TASK STATEMENT | Summarize the blog post below about burying a cat in three sentences.

DOCUMENT SECTION |
[Start of section]
Tuesday, September 20, 2011

Brian Buries a Cat

The other day the cat died. It was a sad event for our family, but the cat was 18, and she kind of looked like an old stuffed animal that somebody had thrown up on and then left out in the yard for a few years. In other words, she'd seen better days.

When animals figure out they're going to die, they do whatever possible to avoid you, because they just want to go lie down and die, and it's hard to go lie down and die when little kids are dragging you around, and the dog thinks you're a squeaky toy.

Anyway, she initially decided to lay in the litter box and die, which seemed a little too unceremonious for my wife. After all, she had gotten the cat in high school, and the cat had become a welcome presence in the family. So my wife made up a shoebox with a towel in it, and the cat layed in there and died overnight.

After some tears were shed that early morning, we decided it would better to bury the cat before the kids woke up, instead of them seeing a dead cat laying in a shoebox. So we plopped the cat in a garbage bag, and set out by the light of the moon to dig a cat grave.

The first thing I noticed was that it was way colder than I had expected. The cat had died the night of the first freeze in Minnesota, so the ground was really hard. The second problem was that our backyard is full of trees, so therefore the underground part of our yard is full of tree roots. The third complication was that it was pitch dark. So here we are, holding a dead cat in a garbage bag, trying to dig through frozen, root filled ground in the dark. As you might imagine, this did not go well.

After about 20 minutes of getting consistently stymied by roots, hard ground, and the occasional rogue giant stone, we had dug out about 10 inches of earth. You couldn't even bury a gerbil in our hole. (Get it, bury a gerbil in our hole.) I looked at my wife, with sweat dripping off me, and said,

Me: This is fuckin' impossible, maybe we can just throw her in the garbage.

Her: No way!!!
[End of section]
DATA EXTRACT |
[Start of section]
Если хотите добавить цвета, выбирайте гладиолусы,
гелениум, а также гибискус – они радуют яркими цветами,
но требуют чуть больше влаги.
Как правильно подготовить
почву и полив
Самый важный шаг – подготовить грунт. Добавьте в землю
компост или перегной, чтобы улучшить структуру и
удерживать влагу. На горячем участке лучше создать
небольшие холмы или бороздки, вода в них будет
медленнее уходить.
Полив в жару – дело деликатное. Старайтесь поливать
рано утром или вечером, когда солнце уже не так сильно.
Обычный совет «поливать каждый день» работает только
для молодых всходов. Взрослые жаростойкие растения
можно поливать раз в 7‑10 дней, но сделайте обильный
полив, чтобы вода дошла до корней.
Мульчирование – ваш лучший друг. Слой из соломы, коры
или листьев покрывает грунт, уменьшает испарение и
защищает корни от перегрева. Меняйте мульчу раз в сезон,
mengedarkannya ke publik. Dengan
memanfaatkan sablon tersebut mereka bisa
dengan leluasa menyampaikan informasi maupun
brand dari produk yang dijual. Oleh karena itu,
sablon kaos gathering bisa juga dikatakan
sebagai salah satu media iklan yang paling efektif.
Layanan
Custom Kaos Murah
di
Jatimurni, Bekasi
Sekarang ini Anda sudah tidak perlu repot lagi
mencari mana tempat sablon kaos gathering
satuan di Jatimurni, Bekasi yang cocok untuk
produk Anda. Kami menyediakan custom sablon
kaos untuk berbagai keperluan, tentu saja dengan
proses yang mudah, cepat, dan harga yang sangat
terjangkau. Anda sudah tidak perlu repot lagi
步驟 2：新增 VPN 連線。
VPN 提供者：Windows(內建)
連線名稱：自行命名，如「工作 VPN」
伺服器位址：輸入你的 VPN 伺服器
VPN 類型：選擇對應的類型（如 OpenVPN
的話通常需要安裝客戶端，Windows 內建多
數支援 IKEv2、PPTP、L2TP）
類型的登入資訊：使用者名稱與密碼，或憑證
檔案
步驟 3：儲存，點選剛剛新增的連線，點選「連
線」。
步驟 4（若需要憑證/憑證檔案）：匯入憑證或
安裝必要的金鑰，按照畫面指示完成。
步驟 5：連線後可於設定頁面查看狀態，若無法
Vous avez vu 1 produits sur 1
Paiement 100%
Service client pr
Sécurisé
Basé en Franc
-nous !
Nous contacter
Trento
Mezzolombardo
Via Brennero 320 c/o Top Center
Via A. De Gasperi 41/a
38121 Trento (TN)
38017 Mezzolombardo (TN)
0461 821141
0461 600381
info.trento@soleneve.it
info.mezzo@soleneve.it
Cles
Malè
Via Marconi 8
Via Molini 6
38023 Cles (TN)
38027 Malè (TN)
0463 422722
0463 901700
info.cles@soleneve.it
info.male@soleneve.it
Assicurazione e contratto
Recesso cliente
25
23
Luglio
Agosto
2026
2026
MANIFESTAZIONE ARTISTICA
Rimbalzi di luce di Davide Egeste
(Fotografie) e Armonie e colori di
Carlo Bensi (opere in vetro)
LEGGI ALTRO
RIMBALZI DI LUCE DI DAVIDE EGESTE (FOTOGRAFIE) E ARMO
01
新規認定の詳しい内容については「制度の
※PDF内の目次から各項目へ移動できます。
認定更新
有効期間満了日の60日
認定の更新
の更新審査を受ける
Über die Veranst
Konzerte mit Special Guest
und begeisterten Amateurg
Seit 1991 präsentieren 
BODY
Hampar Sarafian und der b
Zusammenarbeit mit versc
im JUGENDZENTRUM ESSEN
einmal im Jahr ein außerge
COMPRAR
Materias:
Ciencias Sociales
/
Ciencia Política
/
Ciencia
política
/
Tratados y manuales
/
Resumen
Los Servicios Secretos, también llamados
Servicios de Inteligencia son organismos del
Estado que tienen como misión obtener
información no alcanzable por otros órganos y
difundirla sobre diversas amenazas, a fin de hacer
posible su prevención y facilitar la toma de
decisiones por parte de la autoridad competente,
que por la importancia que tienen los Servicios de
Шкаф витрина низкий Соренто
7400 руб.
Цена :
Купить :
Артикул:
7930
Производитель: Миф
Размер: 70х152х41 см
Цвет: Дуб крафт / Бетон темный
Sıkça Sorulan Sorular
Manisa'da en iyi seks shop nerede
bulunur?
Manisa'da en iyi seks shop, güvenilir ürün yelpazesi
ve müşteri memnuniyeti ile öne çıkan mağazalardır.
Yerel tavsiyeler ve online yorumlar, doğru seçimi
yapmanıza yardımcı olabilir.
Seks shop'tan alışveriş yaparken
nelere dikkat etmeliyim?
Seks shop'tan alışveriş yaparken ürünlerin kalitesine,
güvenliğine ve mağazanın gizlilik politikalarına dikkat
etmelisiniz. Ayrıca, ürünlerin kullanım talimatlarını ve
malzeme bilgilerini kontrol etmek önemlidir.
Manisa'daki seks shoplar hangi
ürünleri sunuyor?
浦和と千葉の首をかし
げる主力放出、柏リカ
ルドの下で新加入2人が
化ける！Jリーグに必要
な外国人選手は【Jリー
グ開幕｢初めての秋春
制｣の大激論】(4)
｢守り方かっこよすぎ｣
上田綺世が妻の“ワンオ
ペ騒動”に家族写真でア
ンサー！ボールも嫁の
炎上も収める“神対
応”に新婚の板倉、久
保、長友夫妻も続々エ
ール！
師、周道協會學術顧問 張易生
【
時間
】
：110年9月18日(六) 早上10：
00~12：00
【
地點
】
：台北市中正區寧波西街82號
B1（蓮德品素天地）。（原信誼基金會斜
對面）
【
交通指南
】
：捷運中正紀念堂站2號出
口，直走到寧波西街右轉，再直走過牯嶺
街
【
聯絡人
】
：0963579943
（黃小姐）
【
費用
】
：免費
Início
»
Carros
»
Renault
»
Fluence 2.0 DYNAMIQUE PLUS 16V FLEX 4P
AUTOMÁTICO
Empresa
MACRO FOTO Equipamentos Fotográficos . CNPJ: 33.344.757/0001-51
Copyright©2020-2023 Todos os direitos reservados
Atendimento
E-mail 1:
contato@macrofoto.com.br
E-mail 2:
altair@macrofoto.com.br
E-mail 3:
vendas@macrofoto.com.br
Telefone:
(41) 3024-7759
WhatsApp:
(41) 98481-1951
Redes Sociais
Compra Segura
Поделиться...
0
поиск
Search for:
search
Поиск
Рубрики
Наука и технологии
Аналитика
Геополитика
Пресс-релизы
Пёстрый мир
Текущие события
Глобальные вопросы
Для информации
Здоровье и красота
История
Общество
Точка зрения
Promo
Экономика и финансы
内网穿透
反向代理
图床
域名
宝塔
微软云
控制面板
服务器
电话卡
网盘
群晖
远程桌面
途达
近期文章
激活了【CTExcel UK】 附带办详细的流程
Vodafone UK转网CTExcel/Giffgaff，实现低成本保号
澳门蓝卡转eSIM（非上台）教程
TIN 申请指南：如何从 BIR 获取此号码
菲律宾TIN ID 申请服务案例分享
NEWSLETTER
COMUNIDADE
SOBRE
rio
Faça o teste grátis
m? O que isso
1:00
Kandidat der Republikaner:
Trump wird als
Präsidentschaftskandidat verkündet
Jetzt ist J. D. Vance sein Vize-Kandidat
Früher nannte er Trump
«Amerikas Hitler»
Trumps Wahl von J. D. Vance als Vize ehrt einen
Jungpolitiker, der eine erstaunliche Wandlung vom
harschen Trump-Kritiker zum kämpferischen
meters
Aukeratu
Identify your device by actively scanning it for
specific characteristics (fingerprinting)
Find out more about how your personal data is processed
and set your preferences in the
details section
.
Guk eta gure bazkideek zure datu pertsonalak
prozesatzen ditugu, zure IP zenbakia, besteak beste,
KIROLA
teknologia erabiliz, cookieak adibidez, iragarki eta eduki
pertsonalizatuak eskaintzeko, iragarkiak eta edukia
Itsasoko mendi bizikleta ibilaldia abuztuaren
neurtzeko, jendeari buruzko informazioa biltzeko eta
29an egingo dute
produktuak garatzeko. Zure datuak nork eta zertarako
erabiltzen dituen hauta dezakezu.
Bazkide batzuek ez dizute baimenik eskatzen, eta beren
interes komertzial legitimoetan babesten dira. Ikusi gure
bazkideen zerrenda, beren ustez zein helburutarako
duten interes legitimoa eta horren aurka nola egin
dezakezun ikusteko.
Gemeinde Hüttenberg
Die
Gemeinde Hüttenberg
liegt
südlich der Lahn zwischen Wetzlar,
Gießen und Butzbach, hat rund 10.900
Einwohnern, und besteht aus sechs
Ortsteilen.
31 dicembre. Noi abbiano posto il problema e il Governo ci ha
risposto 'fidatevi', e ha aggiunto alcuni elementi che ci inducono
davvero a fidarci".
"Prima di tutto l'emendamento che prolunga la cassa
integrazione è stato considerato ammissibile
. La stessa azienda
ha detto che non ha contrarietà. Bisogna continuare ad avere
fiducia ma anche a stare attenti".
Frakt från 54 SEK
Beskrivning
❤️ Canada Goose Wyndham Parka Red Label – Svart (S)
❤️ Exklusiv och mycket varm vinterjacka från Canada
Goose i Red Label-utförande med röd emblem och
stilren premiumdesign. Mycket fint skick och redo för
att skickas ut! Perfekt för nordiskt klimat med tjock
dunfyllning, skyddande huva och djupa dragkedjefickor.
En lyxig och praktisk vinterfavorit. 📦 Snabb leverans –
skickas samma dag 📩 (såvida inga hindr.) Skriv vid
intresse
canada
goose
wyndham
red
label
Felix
[End of section]
TASK OUTPUT | After the family's 18-year-old cat died overnight in a shoebox the writer's wife had prepared, the couple decided to bury her before the kids woke up. Digging the grave by moonlight went badly because the first freeze in Minnesota had hardened the ground, the yard was full of tree roots, and it was pitch dark. After about 20 minutes they had dug out only about 10 inches of earth, and when the writer suggested throwing the cat in the garbage, the wife refused.